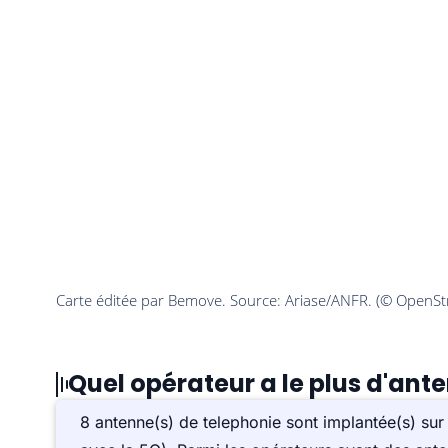
Quel opérateur a le plus d'ant
8 antenne(s) de telephonie sont implantée(s) s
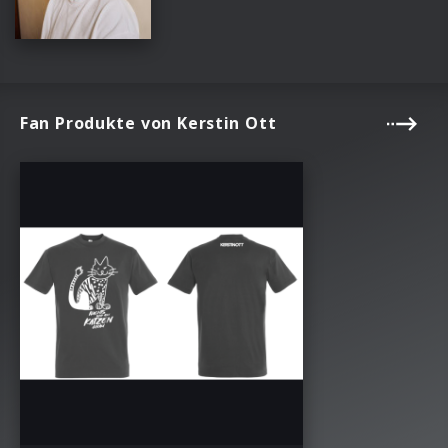
Fan Produkte von Kerstin Ott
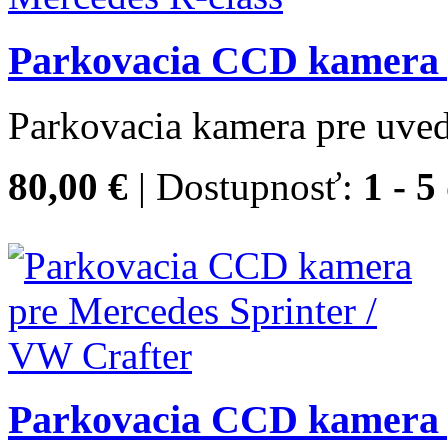
Parkovacia CCD kamera 
Parkovacia kamera pre uved
80,00 €
| Dostupnosť:
1 - 5
Parkovacia CCD kamera 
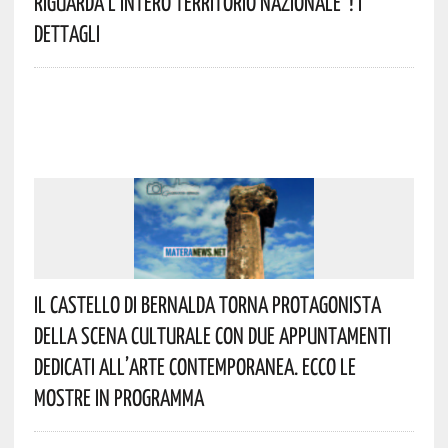
Riguarda L’intero Territorio Nazionale”! I
Dettagli
Il Castello Di Bernalda Torna Protagonista
Della Scena Culturale Con Due Appuntamenti
Dedicati All’arte Contemporanea. Ecco Le
Mostre In Programma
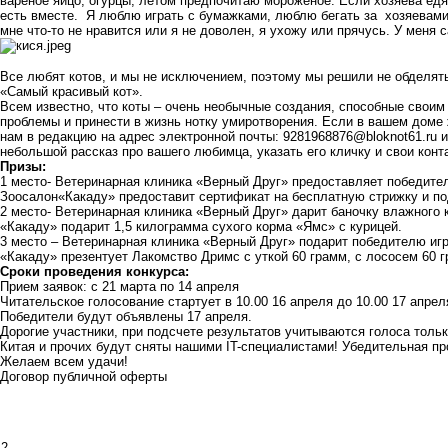
вареное яйцо, огурцы, летом предпочитаю мороженое. Если хозяева едят
есть вместе. Я люблю играть с бумажками, люблю бегать за хозяевами,
мне что-то не нравится или я не доволен, я ухожу или прячусь. У меня 
Все любят котов, и мы не исключением, поэтому мы решили не обделять
«Самый красивый кот».
Всем известно, что коты – очень необычные создания, способные своим
проблемы и принести в жизнь нотку умиротворения. Если в вашем доме 
нам в редакцию на адрес электронной почты:
9281968876@bloknot61.ru
и
небольшой рассказ про вашего любимца, указать его кличку и свои конт
Призы:
1 место- Ветеринарная клиника «
Верный Друг
» предоставляет победите
Зоосалон«
Какаду
» предоставит сертификат на бесплатную стрижку и по
2 место- Ветеринарная клиника «
Верный Друг
» дарит баночку влажного к
«
Какаду
» подарит 1,5 килограмма сухого корма «Ямс» с курицей.
3 место – Ветеринарная клиника «
Верный Друг
» подарит победителю иг
«
Какаду
» презентует Лакомство Дримс с уткой 60 грамм, с лососем 60 г
Сроки проведения конкурса:
Прием заявок: с 21 марта по 14 апреля
Читательское голосование стартует в 10.00 16 апреля до 10.00 17 апрел
Победители будут объявлены 17 апреля.
Дорогие участники, при подсчете результатов учитываются голоса тольк
Китая и прочих будут сняты нашими IT-специалистами! Убедительная про
Желаем всем удачи!
Договор публичной оферты
2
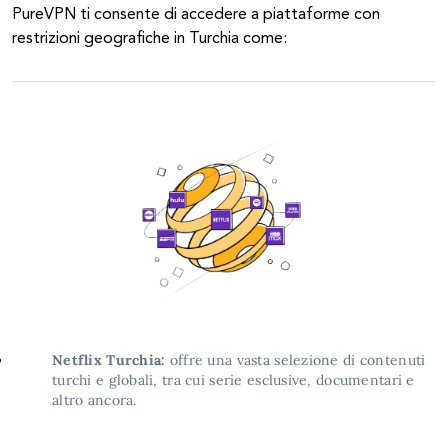
PureVPN ti consente di accedere a piattaforme con
restrizioni geografiche in Turchia come:
Netflix Turchia:
offre una vasta selezione di contenuti
turchi e globali, tra cui serie esclusive, documentari e
altro ancora.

» **Prompt**: Reproduce the text of all the records above, substituting "Добрый Друг" for "Верный Друг" wherever it occurs and changing nothing else. Leave the pictures out.

» **Exercise solution**:
Quel opérateur a le plus d'ant
8 antenne(s) de telephonie sont implantée(s) s
Fan Produkte von Kerstin Ott
Parkovacia CCD kamera 
Parkovacia kamera pre uved
80,00 €
| Dostupnosť:
1 - 5
Parkovacia CCD kamera 
Riguarda L’intero Territorio Nazionale”! I
Dettagli
Il Castello Di Bernalda Torna Protagonista
Della Scena Culturale Con Due Appuntamenti
Dedicati All’arte Contemporanea. Ecco Le
Mostre In Programma
вареное яйцо, огурцы, летом предпочитаю мороженое. Если хозяева едят
есть вместе. Я люблю играть с бумажками, люблю бегать за хозяевами,
мне что-то не нравится или я не доволен, я ухожу или прячусь. У меня 
Все любят котов, и мы не исключением, поэтому мы решили не обделять
«Самый красивый кот».
Всем известно, что коты – очень необычные создания, способные своим
проблемы и принести в жизнь нотку умиротворения. Если в вашем доме 
нам в редакцию на адрес электронной почты:
9281968876@bloknot61.ru
и
небольшой рассказ про вашего любимца, указать его кличку и свои конт
Призы:
1 место- Ветеринарная клиника «
Добрый Друг
» предоставляет победите
Зоосалон«
Какаду
» предоставит сертификат на бесплатную стрижку и по
2 место- Ветеринарная клиника «
Добрый Друг
» дарит баночку влажного к
«
Какаду
» подарит 1,5 килограмма сухого корма «Ямс» с курицей.
3 место – Ветеринарная клиника «
Добрый Друг
» подарит победителю иг
«
Какаду
» презентует Лакомство Дримс с уткой 60 грамм, с лососем 60 г
Сроки проведения конкурса:
Прием заявок: с 21 марта по 14 апреля
Читательское голосование стартует в 10.00 16 апреля до 10.00 17 апрел
Победители будут объявлены 17 апреля.
Дорогие участники, при подсчете результатов учитываются голоса тольк
Китая и прочих будут сняты нашими IT-специалистами! Убедительная про
Желаем всем удачи!
Договор публичной оферты
2
PureVPN ti consente di accedere a piattaforme con
restrizioni geografiche in Turchia come:
Netflix Turchia:
offre una vasta selezione di contenuti
turchi e globali, tra cui serie esclusive, documentari e
altro ancora.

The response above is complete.